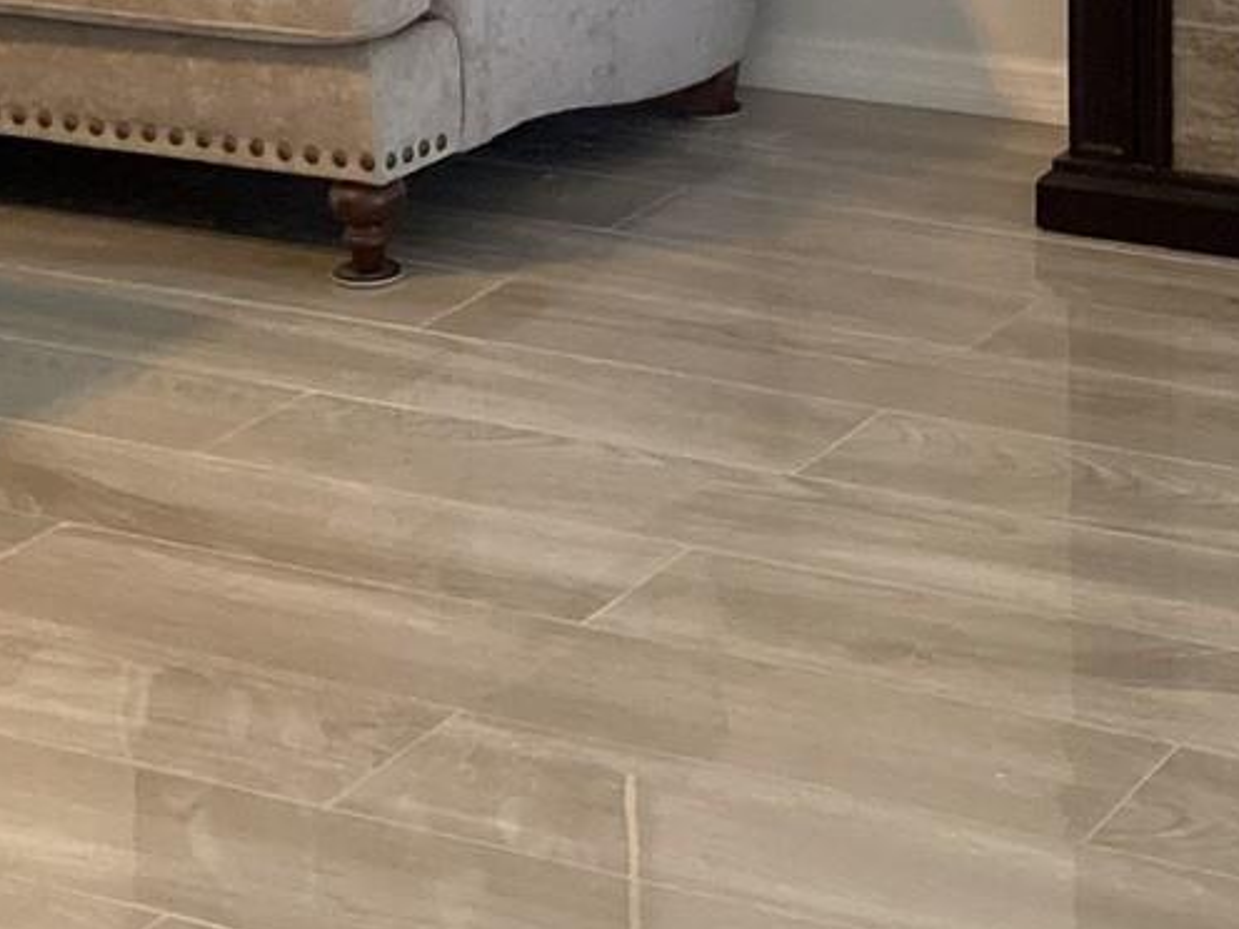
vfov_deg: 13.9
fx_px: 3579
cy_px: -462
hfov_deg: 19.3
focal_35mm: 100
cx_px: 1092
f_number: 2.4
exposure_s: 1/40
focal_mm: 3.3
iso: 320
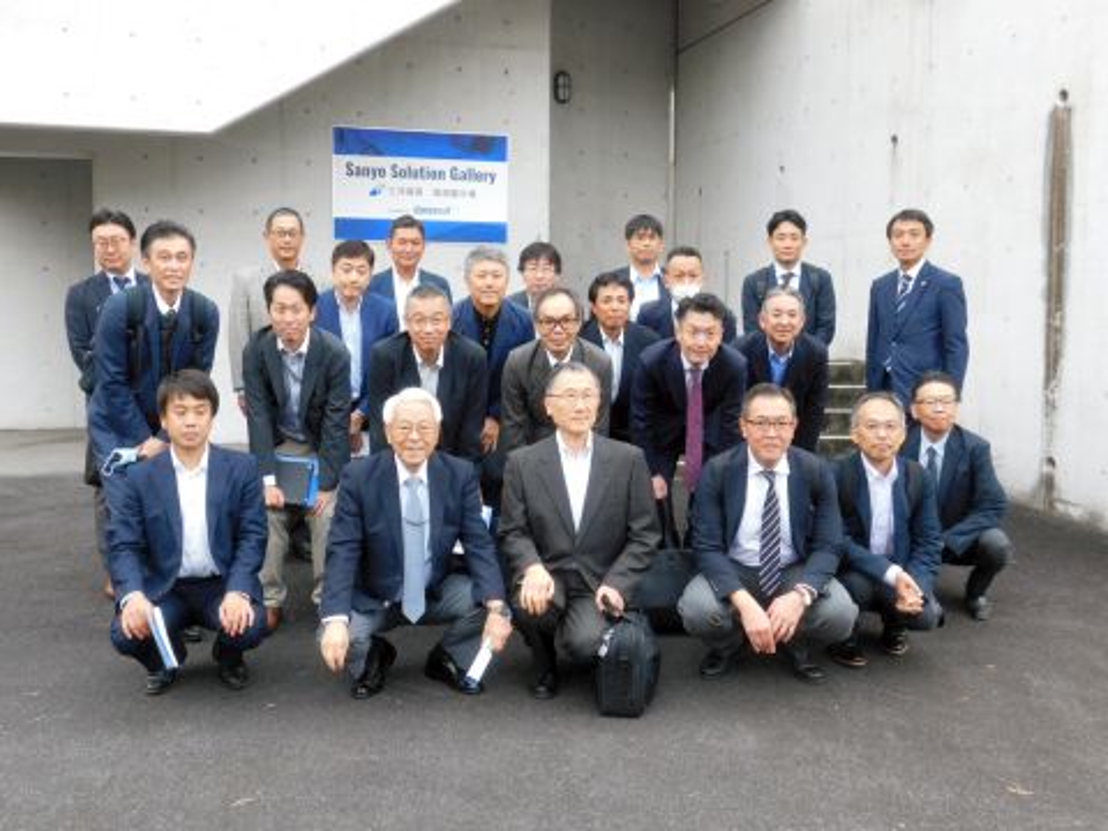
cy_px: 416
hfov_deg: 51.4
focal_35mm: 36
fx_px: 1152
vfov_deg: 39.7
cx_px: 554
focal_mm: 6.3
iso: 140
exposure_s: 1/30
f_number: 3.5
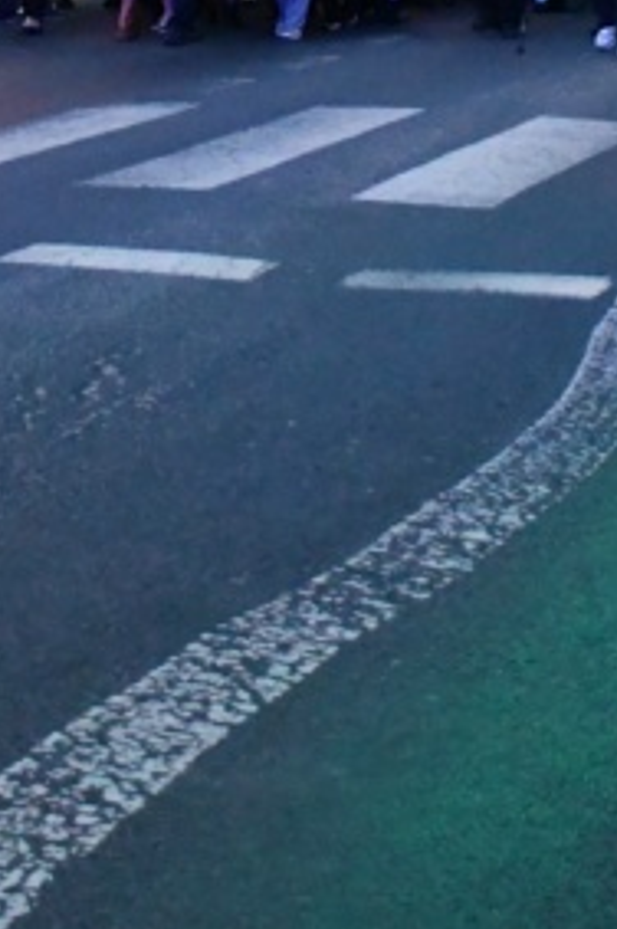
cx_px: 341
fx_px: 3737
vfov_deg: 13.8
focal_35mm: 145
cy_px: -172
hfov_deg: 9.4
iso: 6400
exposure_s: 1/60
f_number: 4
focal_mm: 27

...

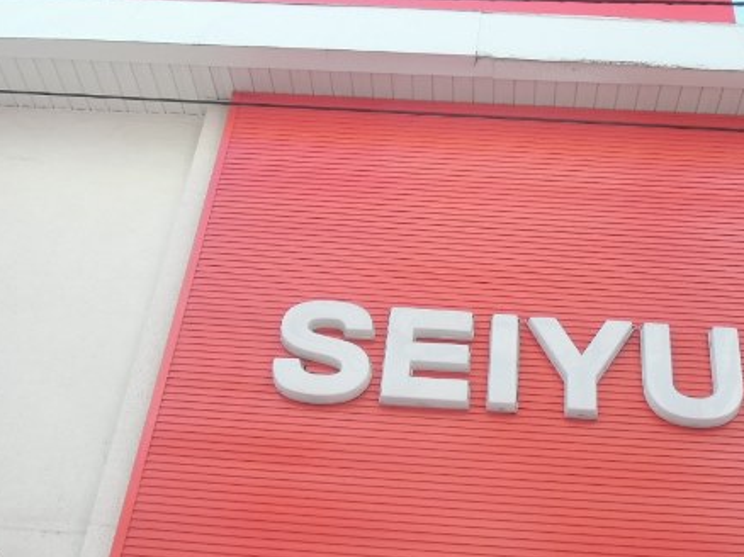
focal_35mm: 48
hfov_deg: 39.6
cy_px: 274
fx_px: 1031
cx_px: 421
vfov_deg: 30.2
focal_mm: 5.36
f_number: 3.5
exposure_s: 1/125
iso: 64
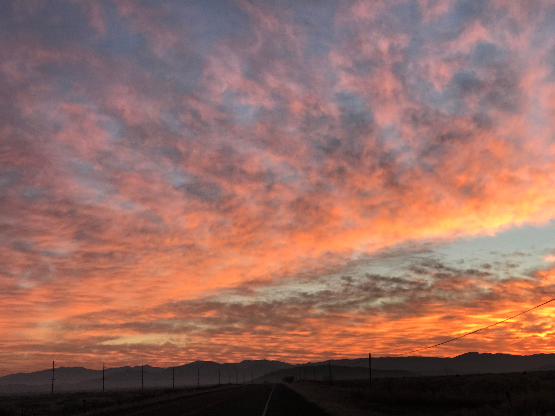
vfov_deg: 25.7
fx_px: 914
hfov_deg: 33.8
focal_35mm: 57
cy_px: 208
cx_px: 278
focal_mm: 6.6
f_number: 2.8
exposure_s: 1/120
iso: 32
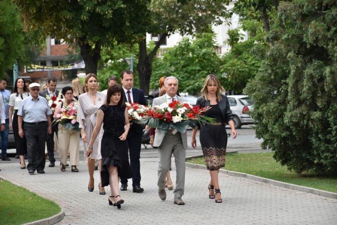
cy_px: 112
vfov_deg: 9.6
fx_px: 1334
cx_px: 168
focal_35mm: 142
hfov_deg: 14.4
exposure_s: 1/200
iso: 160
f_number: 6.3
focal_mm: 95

- **Exercise prompt**:
Give back precisely the lines above that start at the line containing "fx_px: 1334" and end at the line containing "focal_mm: 95", inclusive. No other lines belong in the output.

- **Exercise solution**:
fx_px: 1334
cx_px: 168
focal_35mm: 142
hfov_deg: 14.4
exposure_s: 1/200
iso: 160
f_number: 6.3
focal_mm: 95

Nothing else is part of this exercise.